§ Problem to work on: The entries below need to be written out exactly, with no pictures included.

Records from a data collection
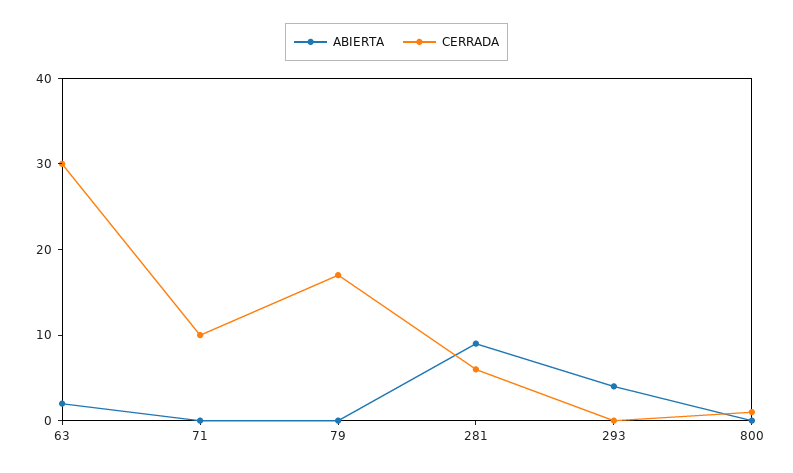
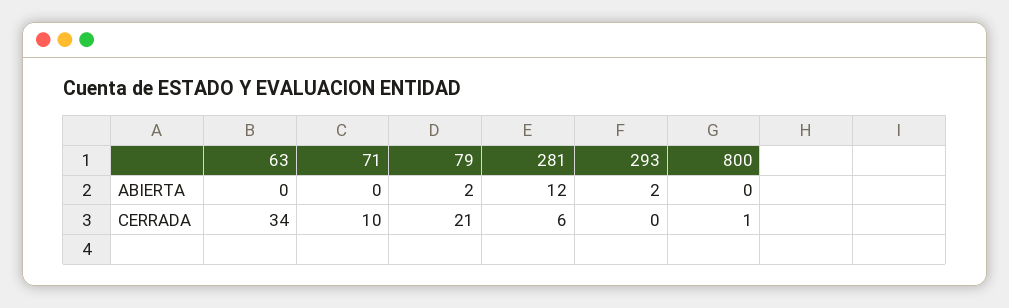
  {
    "ABIERTA": {
-     "63": 2,
+     "63": 0,
      "71": 0,
-     "79": 0,
+     "79": 2,
-     "281": 9,
+     "281": 12,
-     "293": 4,
+     "293": 2,
      "800": 0
    },
    "CERRADA": {
-     "63": 30,
+     "63": 34,
      "71": 10,
-     "79": 17,
+     "79": 21,
      "281": 6,
      "293": 0,
      "800": 1
    }
  }

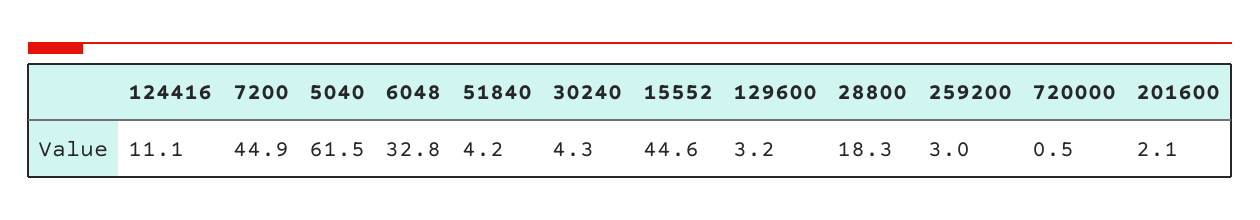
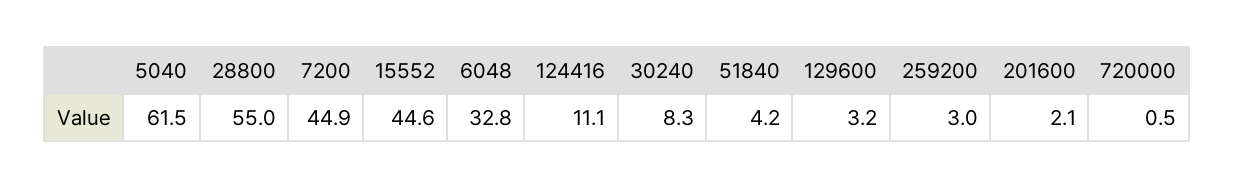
  {
    "124416": 11.1,
    "7200": 44.9,
    "5040": 61.5,
    "6048": 32.8,
    "51840": 4.2,
-   "30240": 4.3,
+   "30240": 8.3,
    "15552": 44.6,
    "129600": 3.2,
-   "28800": 18.3,
+   "28800": 55,
    "259200": 3,
    "720000": 0.5,
    "201600": 2.1
  }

§ Problem solution:
  {
    "ABIERTA": {
-     "63": 2,
+     "63": 0,
      "71": 0,
-     "79": 0,
+     "79": 2,
-     "281": 9,
+     "281": 12,
-     "293": 4,
+     "293": 2,
      "800": 0
    },
    "CERRADA": {
-     "63": 30,
+     "63": 34,
      "71": 10,
-     "79": 17,
+     "79": 21,
      "281": 6,
      "293": 0,
      "800": 1
    }
  }

  {
    "124416": 11.1,
    "7200": 44.9,
    "5040": 61.5,
    "6048": 32.8,
    "51840": 4.2,
-   "30240": 4.3,
+   "30240": 8.3,
    "15552": 44.6,
    "129600": 3.2,
-   "28800": 18.3,
+   "28800": 55,
    "259200": 3,
    "720000": 0.5,
    "201600": 2.1
  }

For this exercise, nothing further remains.